§ TASK DETAILS
Every entry that follows should be reproduced exactly.

Records drawn from a dataset:
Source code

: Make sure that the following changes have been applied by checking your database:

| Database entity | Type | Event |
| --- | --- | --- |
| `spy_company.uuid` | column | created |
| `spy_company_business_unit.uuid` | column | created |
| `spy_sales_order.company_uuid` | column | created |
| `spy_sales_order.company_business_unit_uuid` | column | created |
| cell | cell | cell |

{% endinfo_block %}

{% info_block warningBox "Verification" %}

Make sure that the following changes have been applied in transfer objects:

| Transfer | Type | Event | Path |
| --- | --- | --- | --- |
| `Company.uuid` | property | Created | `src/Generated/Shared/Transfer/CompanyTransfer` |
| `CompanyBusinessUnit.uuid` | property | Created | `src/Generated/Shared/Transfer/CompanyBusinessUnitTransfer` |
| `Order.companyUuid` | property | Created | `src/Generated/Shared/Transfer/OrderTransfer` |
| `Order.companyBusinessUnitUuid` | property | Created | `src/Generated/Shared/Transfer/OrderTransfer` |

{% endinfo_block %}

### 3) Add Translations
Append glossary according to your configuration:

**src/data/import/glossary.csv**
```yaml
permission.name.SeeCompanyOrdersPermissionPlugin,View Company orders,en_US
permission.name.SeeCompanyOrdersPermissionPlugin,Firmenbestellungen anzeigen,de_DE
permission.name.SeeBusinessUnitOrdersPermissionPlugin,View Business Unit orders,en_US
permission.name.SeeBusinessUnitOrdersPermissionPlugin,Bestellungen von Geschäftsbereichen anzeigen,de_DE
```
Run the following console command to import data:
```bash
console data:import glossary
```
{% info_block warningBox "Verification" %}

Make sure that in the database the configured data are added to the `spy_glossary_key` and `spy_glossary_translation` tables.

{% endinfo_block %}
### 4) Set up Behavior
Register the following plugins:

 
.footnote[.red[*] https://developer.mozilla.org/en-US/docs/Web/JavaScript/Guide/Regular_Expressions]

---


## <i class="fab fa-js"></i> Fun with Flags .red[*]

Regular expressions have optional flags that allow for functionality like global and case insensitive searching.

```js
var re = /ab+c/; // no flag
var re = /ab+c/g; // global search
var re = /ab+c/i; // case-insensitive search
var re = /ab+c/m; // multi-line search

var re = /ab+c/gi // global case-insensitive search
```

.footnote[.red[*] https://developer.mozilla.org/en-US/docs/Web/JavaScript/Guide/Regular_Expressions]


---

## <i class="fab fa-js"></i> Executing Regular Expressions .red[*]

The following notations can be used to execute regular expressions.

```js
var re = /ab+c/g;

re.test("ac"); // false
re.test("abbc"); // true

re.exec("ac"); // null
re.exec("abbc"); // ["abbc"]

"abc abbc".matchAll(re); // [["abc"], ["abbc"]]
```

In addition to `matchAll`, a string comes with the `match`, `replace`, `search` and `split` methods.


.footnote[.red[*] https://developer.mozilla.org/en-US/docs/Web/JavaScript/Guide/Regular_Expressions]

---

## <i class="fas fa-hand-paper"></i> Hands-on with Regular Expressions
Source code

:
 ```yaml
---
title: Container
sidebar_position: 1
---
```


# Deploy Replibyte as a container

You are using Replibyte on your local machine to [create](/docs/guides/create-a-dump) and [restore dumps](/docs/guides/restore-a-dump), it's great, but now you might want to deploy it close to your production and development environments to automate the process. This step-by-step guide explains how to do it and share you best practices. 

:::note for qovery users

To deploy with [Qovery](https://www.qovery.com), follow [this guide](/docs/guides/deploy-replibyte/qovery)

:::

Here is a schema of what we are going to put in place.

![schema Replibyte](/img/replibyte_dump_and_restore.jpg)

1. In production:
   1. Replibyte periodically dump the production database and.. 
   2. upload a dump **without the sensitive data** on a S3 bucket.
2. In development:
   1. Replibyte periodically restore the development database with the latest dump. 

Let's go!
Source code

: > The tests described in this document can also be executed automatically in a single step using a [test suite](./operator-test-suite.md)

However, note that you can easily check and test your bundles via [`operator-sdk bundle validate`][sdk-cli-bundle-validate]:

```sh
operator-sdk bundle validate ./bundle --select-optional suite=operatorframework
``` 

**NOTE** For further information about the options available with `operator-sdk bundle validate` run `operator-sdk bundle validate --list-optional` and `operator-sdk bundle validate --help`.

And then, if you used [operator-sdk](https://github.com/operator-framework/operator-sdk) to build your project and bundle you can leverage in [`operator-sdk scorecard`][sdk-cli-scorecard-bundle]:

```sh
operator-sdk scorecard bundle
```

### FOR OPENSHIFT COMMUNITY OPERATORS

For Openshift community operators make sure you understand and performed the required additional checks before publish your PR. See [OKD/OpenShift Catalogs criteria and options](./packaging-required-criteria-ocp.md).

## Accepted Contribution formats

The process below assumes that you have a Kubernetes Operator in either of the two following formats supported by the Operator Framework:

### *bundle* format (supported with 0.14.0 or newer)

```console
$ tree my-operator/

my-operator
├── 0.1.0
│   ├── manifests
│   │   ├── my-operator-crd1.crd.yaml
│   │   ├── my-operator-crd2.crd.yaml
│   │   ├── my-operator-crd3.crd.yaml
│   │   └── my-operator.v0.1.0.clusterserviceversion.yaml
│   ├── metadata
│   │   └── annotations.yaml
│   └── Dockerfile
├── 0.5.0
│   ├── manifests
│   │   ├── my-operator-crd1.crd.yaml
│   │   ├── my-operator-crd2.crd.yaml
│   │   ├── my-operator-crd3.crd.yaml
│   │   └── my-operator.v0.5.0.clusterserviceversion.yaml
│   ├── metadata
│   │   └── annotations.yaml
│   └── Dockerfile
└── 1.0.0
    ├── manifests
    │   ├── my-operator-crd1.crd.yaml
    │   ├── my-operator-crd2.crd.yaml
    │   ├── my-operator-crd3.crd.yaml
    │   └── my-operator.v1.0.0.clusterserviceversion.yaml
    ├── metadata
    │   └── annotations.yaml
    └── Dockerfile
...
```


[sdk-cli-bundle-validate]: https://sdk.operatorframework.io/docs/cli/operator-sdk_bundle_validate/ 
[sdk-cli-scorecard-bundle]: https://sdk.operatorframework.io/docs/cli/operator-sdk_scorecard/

§ WRITTEN RESPONSE
Source code

: Make sure that the following changes have been applied by checking your database:

| Database entity | Type | Event |
| --- | --- | --- |
| `spy_company.uuid` | column | created |
| `spy_company_business_unit.uuid` | column | created |
| `spy_sales_order.company_uuid` | column | created |
| `spy_sales_order.company_business_unit_uuid` | column | created |
| cell | cell | cell |

{% endinfo_block %}

{% info_block warningBox "Verification" %}

Make sure that the following changes have been applied in transfer objects:

| Transfer | Type | Event | Path |
| --- | --- | --- | --- |
| `Company.uuid` | property | Created | `src/Generated/Shared/Transfer/CompanyTransfer` |
| `CompanyBusinessUnit.uuid` | property | Created | `src/Generated/Shared/Transfer/CompanyBusinessUnitTransfer` |
| `Order.companyUuid` | property | Created | `src/Generated/Shared/Transfer/OrderTransfer` |
| `Order.companyBusinessUnitUuid` | property | Created | `src/Generated/Shared/Transfer/OrderTransfer` |

{% endinfo_block %}

### 3) Add Translations
Append glossary according to your configuration:

**src/data/import/glossary.csv**
```yaml
permission.name.SeeCompanyOrdersPermissionPlugin,View Company orders,en_US
permission.name.SeeCompanyOrdersPermissionPlugin,Firmenbestellungen anzeigen,de_DE
permission.name.SeeBusinessUnitOrdersPermissionPlugin,View Business Unit orders,en_US
permission.name.SeeBusinessUnitOrdersPermissionPlugin,Bestellungen von Geschäftsbereichen anzeigen,de_DE
```
Run the following console command to import data:
```bash
console data:import glossary
```
{% info_block warningBox "Verification" %}

Make sure that in the database the configured data are added to the `spy_glossary_key` and `spy_glossary_translation` tables.

{% endinfo_block %}
### 4) Set up Behavior
Register the following plugins:

 
.footnote[.red[*] https://developer.mozilla.org/en-US/docs/Web/JavaScript/Guide/Regular_Expressions]

---


## <i class="fab fa-js"></i> Fun with Flags .red[*]

Regular expressions have optional flags that allow for functionality like global and case insensitive searching.

```js
var re = /ab+c/; // no flag
var re = /ab+c/g; // global search
var re = /ab+c/i; // case-insensitive search
var re = /ab+c/m; // multi-line search

var re = /ab+c/gi // global case-insensitive search
```

.footnote[.red[*] https://developer.mozilla.org/en-US/docs/Web/JavaScript/Guide/Regular_Expressions]


---

## <i class="fab fa-js"></i> Executing Regular Expressions .red[*]

The following notations can be used to execute regular expressions.

```js
var re = /ab+c/g;

re.test("ac"); // false
re.test("abbc"); // true

re.exec("ac"); // null
re.exec("abbc"); // ["abbc"]

"abc abbc".matchAll(re); // [["abc"], ["abbc"]]
```

In addition to `matchAll`, a string comes with the `match`, `replace`, `search` and `split` methods.


.footnote[.red[*] https://developer.mozilla.org/en-US/docs/Web/JavaScript/Guide/Regular_Expressions]

---

## <i class="fas fa-hand-paper"></i> Hands-on with Regular Expressions
Source code

:
 ```yaml
---
title: Container
sidebar_position: 1
---
```


# Deploy Replibyte as a container

You are using Replibyte on your local machine to [create](/docs/guides/create-a-dump) and [restore dumps](/docs/guides/restore-a-dump), it's great, but now you might want to deploy it close to your production and development environments to automate the process. This step-by-step guide explains how to do it and share you best practices. 

:::note for qovery users

To deploy with [Qovery](https://www.qovery.com), follow [this guide](/docs/guides/deploy-replibyte/qovery)

:::

Here is a schema of what we are going to put in place.

![schema Replibyte](/img/replibyte_dump_and_restore.jpg)

1. In production:
   1. Replibyte periodically dump the production database and.. 
   2. upload a dump **without the sensitive data** on a S3 bucket.
2. In development:
   1. Replibyte periodically restore the development database with the latest dump. 

Let's go!
Source code

: > The tests described in this document can also be executed automatically in a single step using a [test suite](./operator-test-suite.md)

However, note that you can easily check and test your bundles via [`operator-sdk bundle validate`][sdk-cli-bundle-validate]:

```sh
operator-sdk bundle validate ./bundle --select-optional suite=operatorframework
``` 

**NOTE** For further information about the options available with `operator-sdk bundle validate` run `operator-sdk bundle validate --list-optional` and `operator-sdk bundle validate --help`.

And then, if you used [operator-sdk](https://github.com/operator-framework/operator-sdk) to build your project and bundle you can leverage in [`operator-sdk scorecard`][sdk-cli-scorecard-bundle]:

```sh
operator-sdk scorecard bundle
```

### FOR OPENSHIFT COMMUNITY OPERATORS

For Openshift community operators make sure you understand and performed the required additional checks before publish your PR. See [OKD/OpenShift Catalogs criteria and options](./packaging-required-criteria-ocp.md).

## Accepted Contribution formats

The process below assumes that you have a Kubernetes Operator in either of the two following formats supported by the Operator Framework:

### *bundle* format (supported with 0.14.0 or newer)

```console
$ tree my-operator/

my-operator
├── 0.1.0
│   ├── manifests
│   │   ├── my-operator-crd1.crd.yaml
│   │   ├── my-operator-crd2.crd.yaml
│   │   ├── my-operator-crd3.crd.yaml
│   │   └── my-operator.v0.1.0.clusterserviceversion.yaml
│   ├── metadata
│   │   └── annotations.yaml
│   └── Dockerfile
├── 0.5.0
│   ├── manifests
│   │   ├── my-operator-crd1.crd.yaml
│   │   ├── my-operator-crd2.crd.yaml
│   │   ├── my-operator-crd3.crd.yaml
│   │   └── my-operator.v0.5.0.clusterserviceversion.yaml
│   ├── metadata
│   │   └── annotations.yaml
│   └── Dockerfile
└── 1.0.0
    ├── manifests
    │   ├── my-operator-crd1.crd.yaml
    │   ├── my-operator-crd2.crd.yaml
    │   ├── my-operator-crd3.crd.yaml
    │   └── my-operator.v1.0.0.clusterserviceversion.yaml
    ├── metadata
    │   └── annotations.yaml
    └── Dockerfile
...
```


[sdk-cli-bundle-validate]: https://sdk.operatorframework.io/docs/cli/operator-sdk_bundle_validate/ 
[sdk-cli-scorecard-bundle]: https://sdk.operatorframework.io/docs/cli/operator-sdk_scorecard/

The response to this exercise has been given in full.